The Marquis of Queensbury rules, established in 1867, basically define modern boxing: it introduces the idea of three minute rounds, the gloves and mandate of ten second counts, and prohibits wrestling moves (think of the combined control-and-boxing contest between Hulk Hogan and Rocky Rocky III starts).
These changes have not only kept alive boxers, boxers forced to think strategically boxing could no longer be simply a competition to blows, but a subtle psychological warfare that largely could outthink the opponent.
For the first time, you could win by a decision point rather than a straight to round. Boxing became more of a thinking person's sport, and great ring strategists and head warriors of modern boxing followed: Muhammed Ali, Lennox Lewis, etc. (This intellectualization of the sport may also led to the love story of twentieth century writers and boxing: Hemingway, Norman Mailer and Joyce Carol Oates has written his love for a good fight. FX Toole built a body of work on it, including the history of Million Dollar Baby is based. To cite a more recent example, the writer Emily Votruba brilliantly considers women's boxing in his essay "The violent season.")

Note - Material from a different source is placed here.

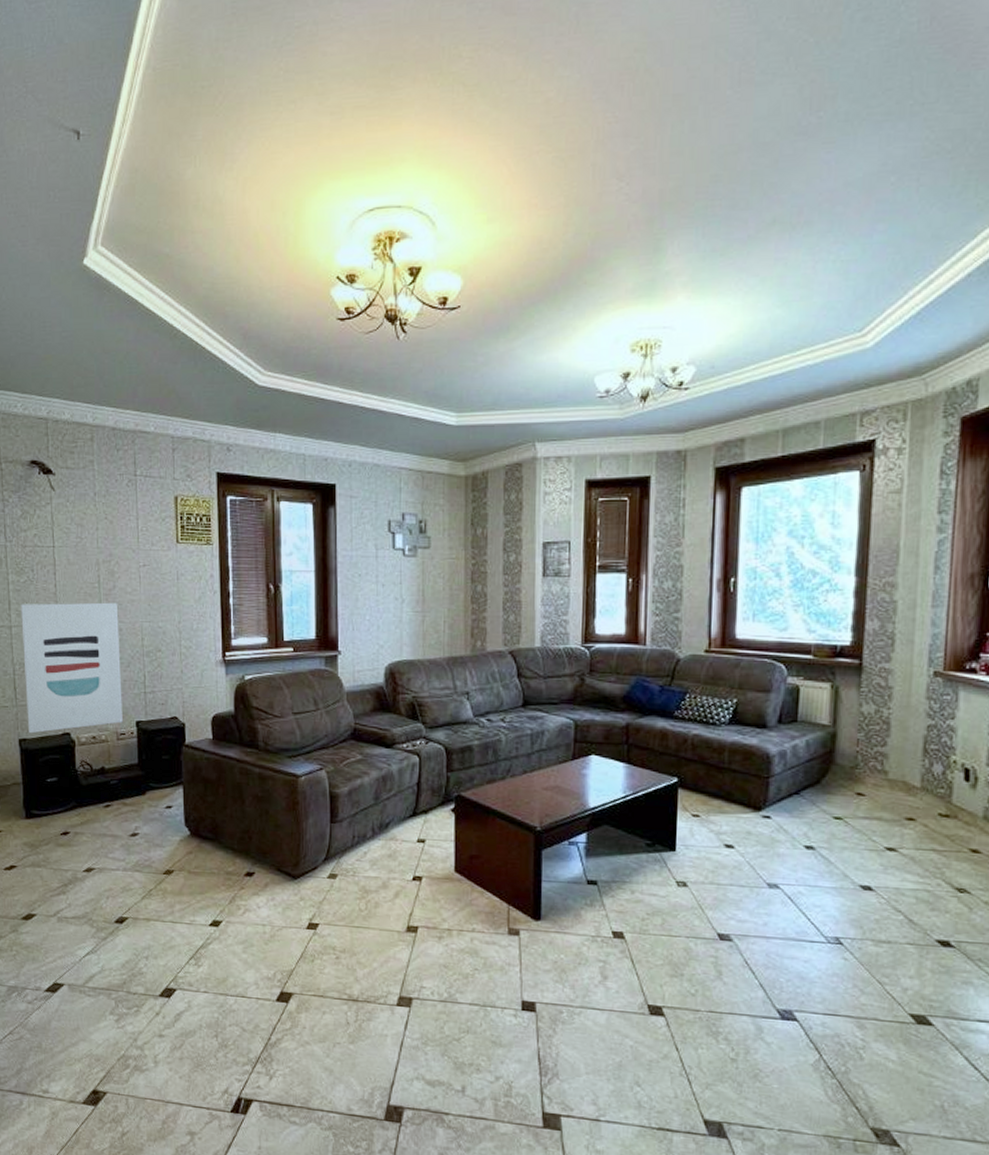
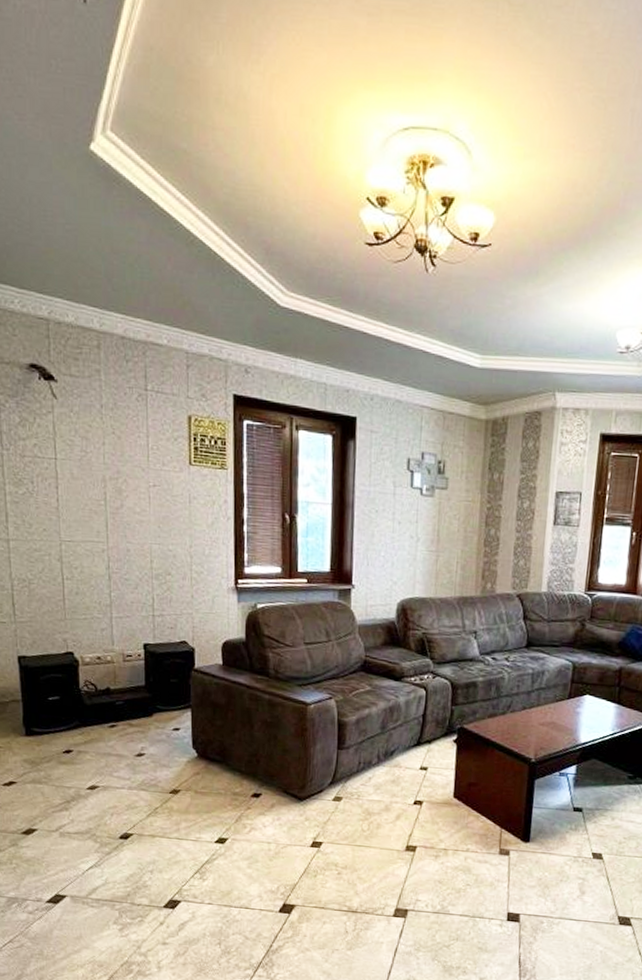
wall art: present [21,602,123,734] -> none [19,517,129,651]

Boxing is not for everyone. For violence, and for the dynamics sociological some consider questionable (see above), remains controversial. However, there are some indications that everyone should probably consider:
1) Keep your dukes. Elbows should cover its chest, and fingers, if not beat his opponent, must be supported in their cheeks (not close, but against them), where can block a blow.
2) to throw a punch, keep your elbow in. Let your elbow swing outward dilutes the strength of the punch. You want his arm flung as straightforwardly as possible. As your blow out, turn the knuckle.
3) When you strike with the left, dropping his head behind his shoulder to keep your face protected.
4) Do not extend your arm all the way - stop the blow when the arm is below full extension.
All that is, in practice, very difficult to do - and we have not said anything about feet! (The feet should be shoulder width apart and perpendicular, and only his head and shoulders, not its trunk, should be facing your opponent in the head at every step, keep your weight on the back foot, and the reverse goes backwards, keeping a distance constant opponent, etc.) We have not said anything about double-or triple combos. So the last rule is: practice!